SANGATTA – Kehadiran Ibukota Nusantara menjadi berkah sekaligus tantangan baru bagi Kabupaten Kutai Timur, yang tahun ini berulang tahun ke-25. IKN yang akan berlokasi di Penajam, Paser Utara itu akan mengkait Kutim sebagai bagian dari pembangunan infrastruktur dan pengembangan teknologi yang nantinya menghubungkan lima provinsi di Kalimantan.
Pjs. Bupati Kutim Agus Hari Kesuma menegaskan hal tersebut di hadapan pejabat tinggi dan masyarakat Kutim dalam kesempatan membuka Pekan Raya Expo Kutim 2024. Acara akbar ini digelar di Lapangan Helipad, Kantor Bupati Kutim, Sangatta.
“Kita harus siap menyongsong perubahan ini. Infrastruktur darat dan laut yang semakin maju akan membawa Kutim lebih terkoneksi, baik dengan IKN maupun wilayah-wilayah di sekitarnya,” tambah Agus baru-baru ini.
Agus juga berharap wilayahnya mampu segera meningkatkan kapasitas Sumber Daya Manusia (SDM) dan kemampuan ekonomi lokal, sehingga Kutim tidak hanya menjadi penonton di tengah perubahan-perubahan yang nantinya.
Kehadiran IKN membuat Kutim tidak bisa sekedar hanya mengandalkan Sumber Daya Alam (SDA) tak terbarukan, yang selama ini menjadi salah satu unsur utama pembangunan ekonominya. Agus melihat kebutuhan untuk mengembangkan perekonomian Kutim melalui sumber-sumber yang lebih berkelanjutan, yaitu SDM dan UMKM.

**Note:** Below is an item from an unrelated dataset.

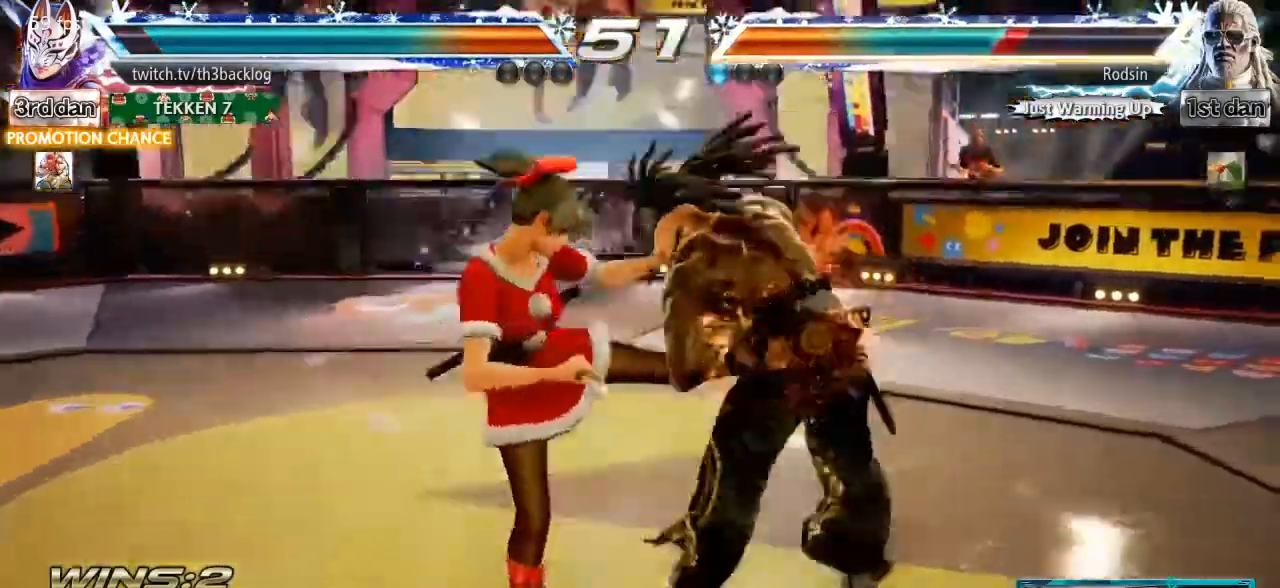
{"buttons": [], "left_stick": "center", "events": []}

“UMKM adalah tulang punggung ekonomi kita, mereka terus berjuang dan berinovasi meskipun menghadapi berbagai tantangan,” tuturnya.

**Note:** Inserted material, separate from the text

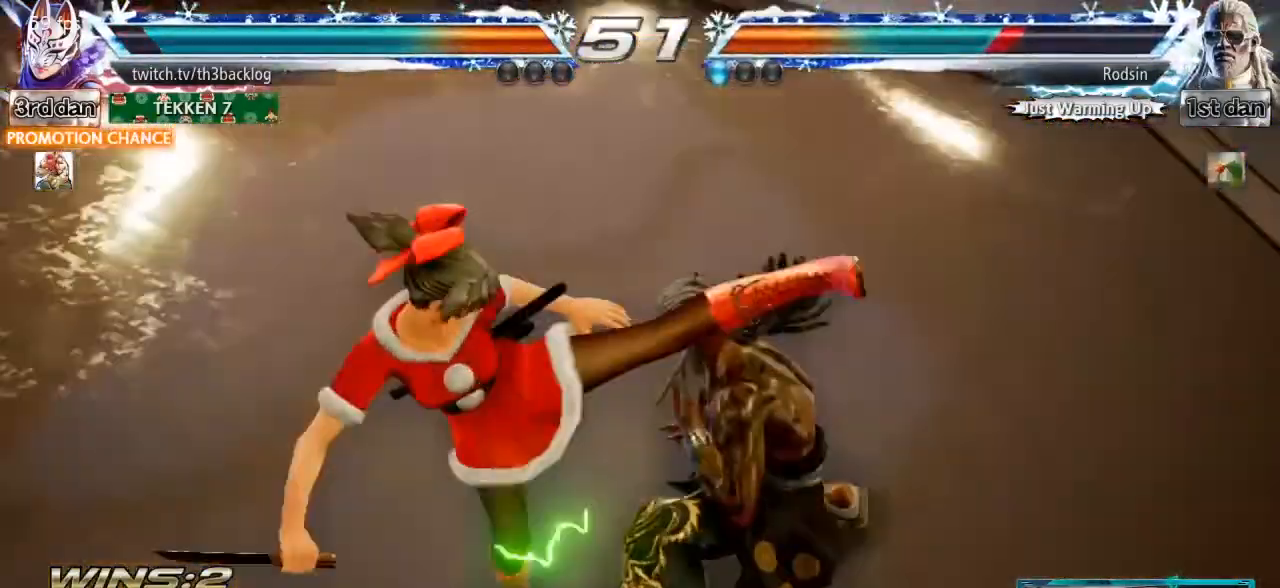
{"buttons": [], "left_stick": "center", "events": []}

PRKE menunjukkan potensi SDA dan UMKM dalam stan-stan yang digelar. Hal tersebut dapat menumbuhkan semangat untuk menuju perubahan-perubahan yang disebutkan oleh Pjs. Bupati Agus. Kuncinya, seperti yang disebutkan dalam tema PRKE, yaitu “Bersatu Membangun Kutai Timur Sejahtera untuk Semua.”